# START OF Document extract

When an artist writes a novel, this constraint is not weighted quite as highly. I know Shakespeare wrote poetry, too, and to call me out on this comparison is entirely fair. That said, there's also an argument to be made for eye rhymes. Shakespeare used these a lot. Eye rhymes are words that don't rhyme aurally, but do rhyme visually. It's the story that pleases the reader, not necessarily its aural 'catchiness'. I probably made that word up. But Shakespeare made words up too. The point is, you knew what I meant.

At the end of the day these comparisons, while certainly interesting, should be taken with a pinch of salt. While I'm at it, this advice can easily be extrapolated to any dataset. Always understand there may be unknown correlations.

[+] danielsf|12 years ago|reply
OP here: the shakespeare thing is really just a hook, food for thought rather than an academic/cultural judgement.

I also had several suggestions to use shakespeare's sonnets rather than plays, which I should have done.

and yes, this is all just pinch of salt barbership discussion :)

[+] thinkpad20|12 years ago|reply
Is Del tha Funkee Homosapien on this list? I'd be curious, since he has pretty non-standard lyrics.
[+] habosa|12 years ago|reply
Not surprised to see Wu Tang at the top and Drake at the bottom. Started from the bottom ... still there.
[+] pandler|12 years ago|reply
Haha I was thinking that as you move left on the scale the more likely you are to see rappers that people tend to mock.
[+] orblivion|12 years ago|reply
This looks at the first so many lyrics in each rapper's career. Aesop Rock came out with some weird stuff right off the bat. I wonder if some of these other rappers became more sophisticated over time. Maybe an average per song would be better, or average uniques per word, would be better.
[+] sfrank2147|12 years ago|reply
The problem with average per song is that you "use up" words in every new song, so all things being equal each marginal song has progressively fewer new words.

# END OF Document extract

Transcribe the discussion thread on rappers' vocabularies word for word, from "At the end of" up to and including "bottom ... still there.".

# START OF Provided data

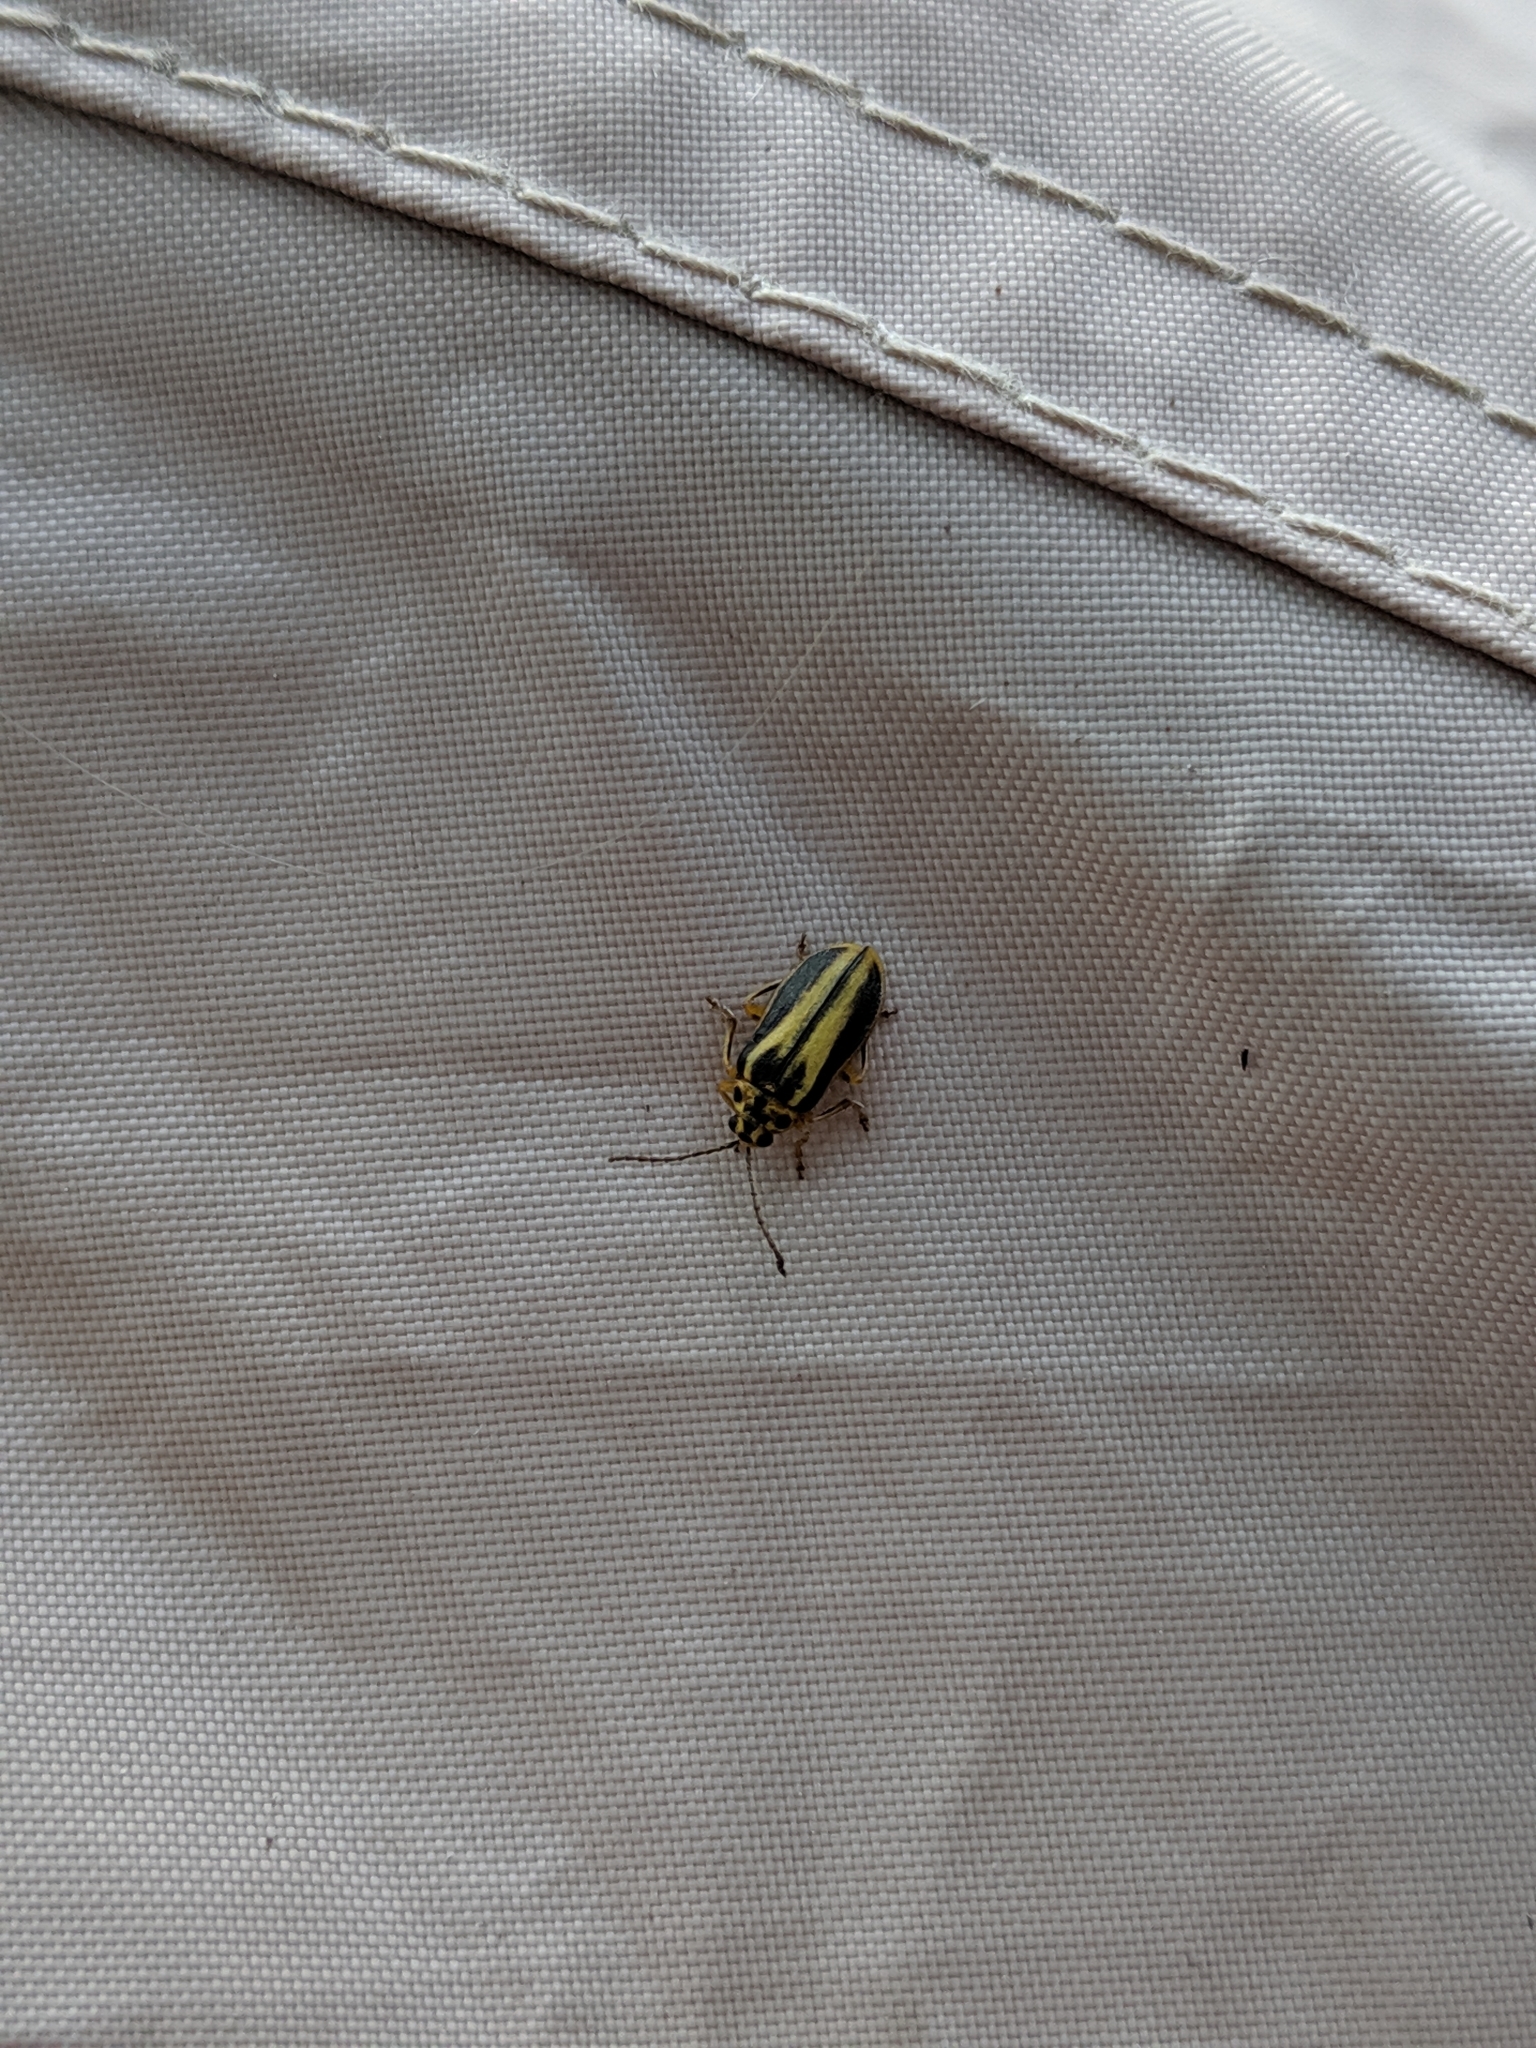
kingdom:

# END OF Provided data
# START OF Provided data

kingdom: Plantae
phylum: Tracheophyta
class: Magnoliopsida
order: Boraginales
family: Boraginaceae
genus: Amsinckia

# END OF Provided data

The solution =
At the end of the day these comparisons, while certainly interesting, should be taken with a pinch of salt. While I'm at it, this advice can easily be extrapolated to any dataset. Always understand there may be unknown correlations.

[+] danielsf|12 years ago|reply
OP here: the shakespeare thing is really just a hook, food for thought rather than an academic/cultural judgement.

I also had several suggestions to use shakespeare's sonnets rather than plays, which I should have done.

and yes, this is all just pinch of salt barbership discussion :)

[+] thinkpad20|12 years ago|reply
Is Del tha Funkee Homosapien on this list? I'd be curious, since he has pretty non-standard lyrics.
[+] habosa|12 years ago|reply
Not surprised to see Wu Tang at the top and Drake at the bottom. Started from the bottom ... still there.